31. The method of claim 16 wherein the sequence of interest contains a mutation, a deletion or an insertion.

32. The method of claim 16 wherein the adapter-ligated library DNA is PCR amplified prior to sequencing.

33. The method of claim 16 wherein the steps are performed directly in a cell culture or tissue sample and the resulting sequencing libraries are amplified by in situ PCR.

34. The method of claim 33 wherein the cell and tissue samples are fixed.

35. A composition for preparing a sequencing library from a target DNA comprising

a first enzyme comprising an endonuclease,

a first nucleotide sequence comprising a first guide RNA,

a second nucleotide sequence comprising a second guide RNA,

a second enzyme comprising a ligase,

a third nucleotide sequence comprising a first sequencing adapter,

a fourth nucleotide sequence comprising a second sequencing adapter, and

a buffer comprising a solution in which both the endonuclease and ligase are active.

36. The composition of claim 35 wherein the target DNA is mammalian genomic DNA.

37. The composition of claim 35 wherein the target DNA is human genomic DNA.

38. The composition of claim 35 wherein the target DNA is bacterial genomic DNA.

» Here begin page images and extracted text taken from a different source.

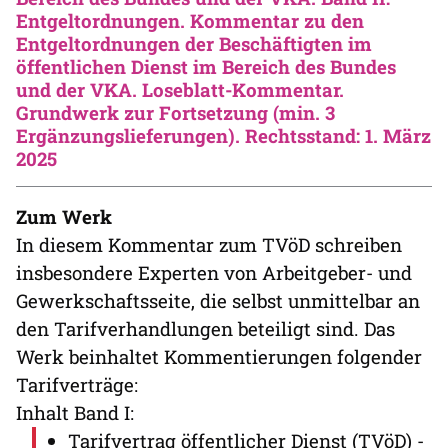
Entgeltordnungen. Kommentar zu den
Entgeltordnungen der Beschäftigten im
öffentlichen Dienst im Bereich des Bundes
und der VKA. Loseblatt-Kommentar.
Grundwerk zur Fortsetzung (min. 3
Ergänzungslieferungen). Rechtsstand: 1. März
2025
Zum Werk
In diesem Kommentar zum TVöD schreiben
insbesondere Experten von Arbeitgeber- und
Gewerkschaftsseite, die selbst unmittelbar an
den Tarifverhandlungen beteiligt sind. Das
Werk beinhaltet Kommentierungen folgender
Tarifverträge:
Inhalt Band I:
Tarifvertrag öffentlicher Dienst (TVöD) -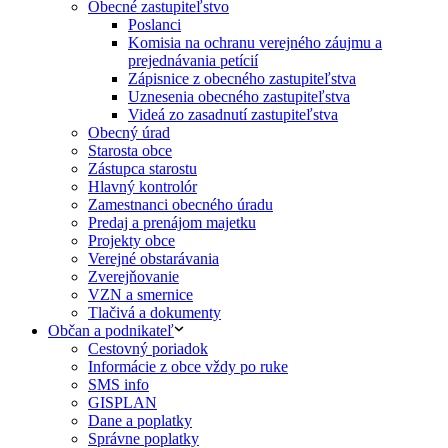
Obecné zastupiteľstvo
Poslanci
Komisia na ochranu verejného záujmu a
prejednávania petícií
Zápisnice z obecného zastupiteľstva
Uznesenia obecného zastupiteľstva
Videá zo zasadnutí zastupiteľstva
Obecný úrad
Starosta obce
Zástupca starostu
Hlavný kontrolór
Zamestnanci obecného úradu
Predaj a prenájom majetku
Projekty obce
Verejné obstarávania
Zverejňovanie
VZN a smernice
Tlačivá a dokumenty
Občan a podnikateľ
Cestovný poriadok
Informácie z obce vždy po ruke
SMS info
GISPLAN
Dane a poplatky
Správne poplatky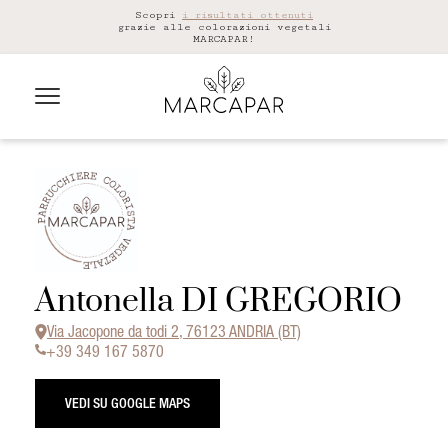
Scopri
i risultati ottenuti
grazie alle colorazioni vegetali
MARCAPAR!
Antonella DI GREGORIO
Via Jacopone da todi 2, 76123 ANDRIA (BT)
+39 349 167 5870
VEDI SU GOOGLE MAPS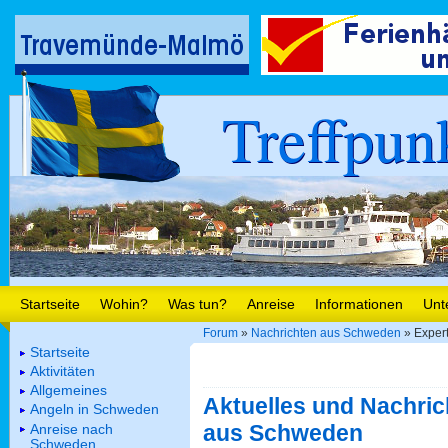
Treffpun
Startseite
Wohin?
Was tun?
Anreise
Informationen
Unt
Forum
»
Nachrichten aus Schweden
» Expert
Startseite
Aktivitäten
Allgemeines
Aktuelles und Nachric
Angeln in Schweden
aus Schweden
Anreise nach
Schweden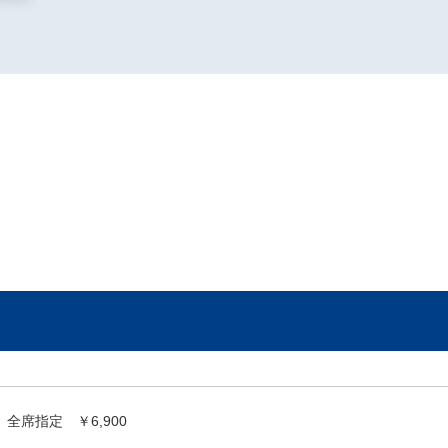
全席指定 ￥6,900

39. The composition of claim 35 wherein the target DNA is synthetic DNA.

40. The composition of claim 39 wherein the synthetic DNA is in the form of transfected or integrated library.

41. The composition of claim 35 wherein the first and second RNAs guide the endonuclease to specific sites flanking regions of interest in the DNA wherein the endonuclease cleaves the DNA in a site specific manner.

42. The composition of claim 35 wherein the first and second guide RNAs are complementary to sequences flanking the regions of interest in the DNA.

43. The composition of claim 35 wherein the endonuclease comprises Cas9, Cas9 orthologs or engineered Cas9 variants.

44. The composition of claim 43 wherein the Cas9 orthologs comprise NM-/ST1-Cas9 and Cpf1.

45. The composition of claim 43 wherein the engineered Cas9 variants comprise eCas9 and Cas9-HF1.

46. The composition of claim 35 wherein the first and second sequencing adapters are added to 5′ and 3′ ends of the cleaved DNA fragments by ligation.

47. The composition of claim 35 wherein the ligase is a thermophilic DNA ligase.

48. The composition of claim 35 further comprising a buffer for stabilizing the nucleotide sequences and the enzymes.

49. A kit for preparing a sequencing library from a target DNA comprising

the composition of claim 35, and

a reagent for reconstitution and/or dilution.

50. The kit of claim 49 further comprising a control reagent.